S S Anttila et al. Psychosom Med. .

Abstract

Objective: The purpose was to study the growth of lactobacilli in subjects with depressive symptoms in the total 55-year-old population of Oulu (a medium-sized town in Finland); 780 people participated.

Methods: The dental examination included measurements of salivary lactobacillus growth with the Dentocult-LB method; measurements of salivary flow rate, pH, and buffering capacity; and assessment of oral health status. Depressive symptoms were determined with the Zung Self-Rating Depression Scale (ZSDS). Participants were also asked about their health, medication, smoking, and dietary habits.

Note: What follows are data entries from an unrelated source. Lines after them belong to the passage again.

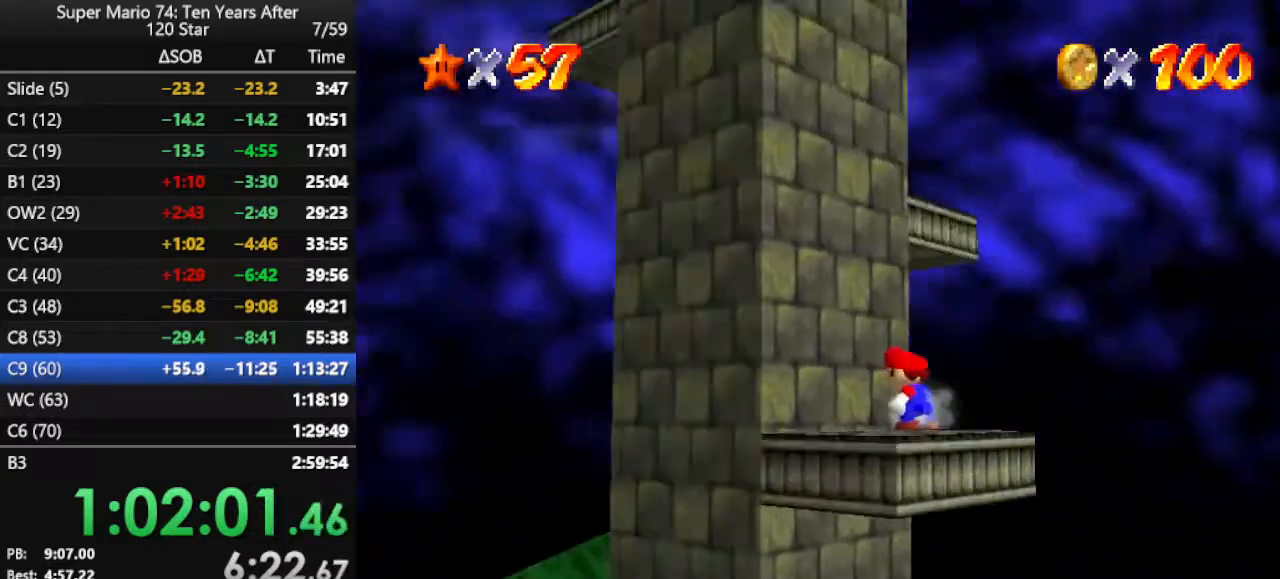
{"buttons": [], "left_stick": "center", "events": [[433, "A", "down"], [500, "A", "up"]]}
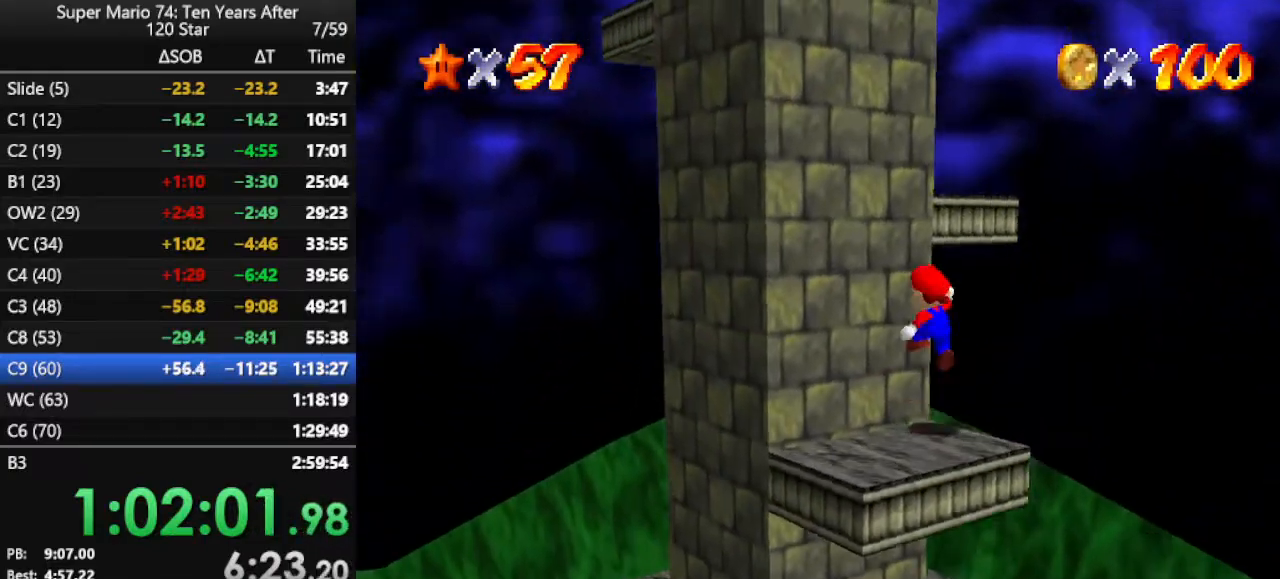
{"buttons": ["A"], "left_stick": "up", "events": [[200, "left_stick", "up"], [433, "A", "down"]]}
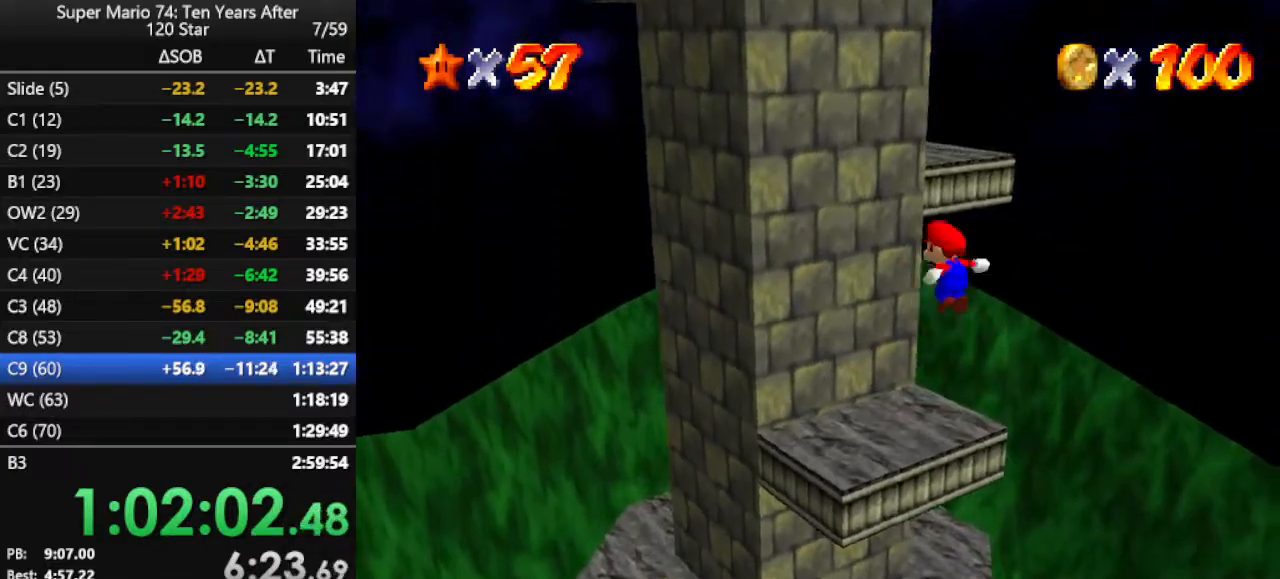
{"buttons": ["C_RIGHT"], "left_stick": "up-left", "events": [[300, "left_stick", "up-left"], [333, "A", "up"], [500, "C_RIGHT", "down"]]}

Results: The prevalence of high lactobacillus counts (> or =100,000 CFU/ml) was 22% among women and 31% among men (p = .02). Thirty-seven percent of the subjects with a high rate of depressive symptoms (ZSDS score of > or = 40) and 23% of those with an ZSDS score of < or = 39 had high counts of lactobacilli (p = .003). A logistic regression analysis with improvement of goodness of fit was made to confirm the relation between abundant lactobacilli and a high rate of depressive symptoms. After the confounding factors had been added stepwise into the logistic regression model, depressive symptoms were still significantly associated with abundant lactobacillus growth.

Conclusions: The association between high lactobacillus counts and depressive symptoms suggests that depressed subjects are at risk of having caries and possibly other dental diseases that should be recognized in the treatment of these patients.